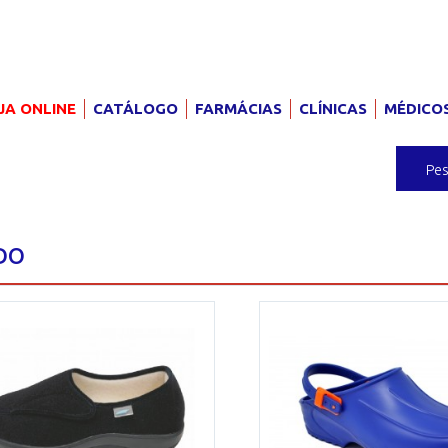
JA ONLINE
CATÁLOGO
FARMÁCIAS
CLÍNICAS
MÉDICO
ADO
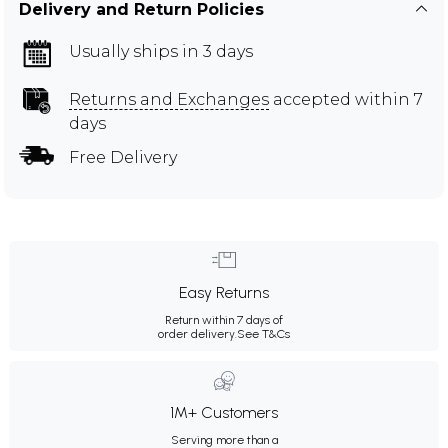
Delivery and Return Policies
Usually ships in 3 days
Returns and Exchanges
accepted within 7
days
Free Delivery
Easy Returns
Return within 7 days of
order delivery.
See T&Cs
1M+ Customers
Serving more than a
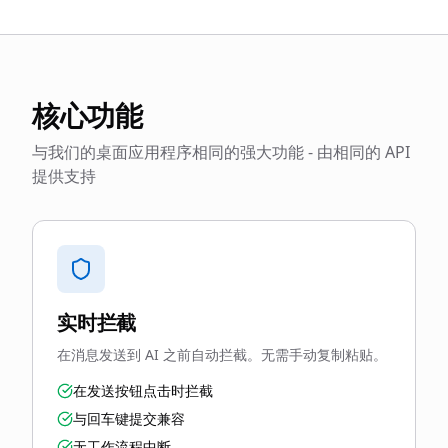
核心功能
与我们的桌面应用程序相同的强大功能 - 由相同的 API
提供支持
实时拦截
在消息发送到 AI 之前自动拦截。无需手动复制粘贴。
在发送按钮点击时拦截
与回车键提交兼容
无工作流程中断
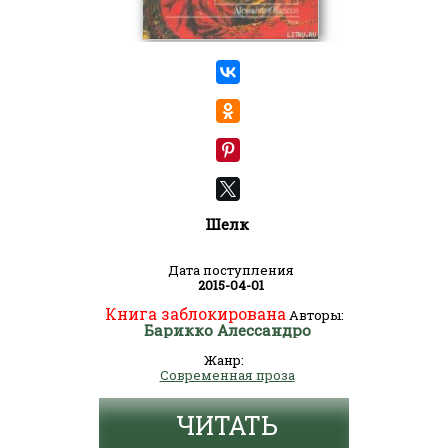
Шелк
Дата поступления
2015-04-01
Книга заблокирована
Авторы:
Барикко Алессандро
Жанр:
Современная проза
ЧИТАТЬ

## Description of the task:
Report each line of the records above that contains the word "days". Case counts.

## Expected answer:
Usually ships in 3 days
days
Return within 7 days of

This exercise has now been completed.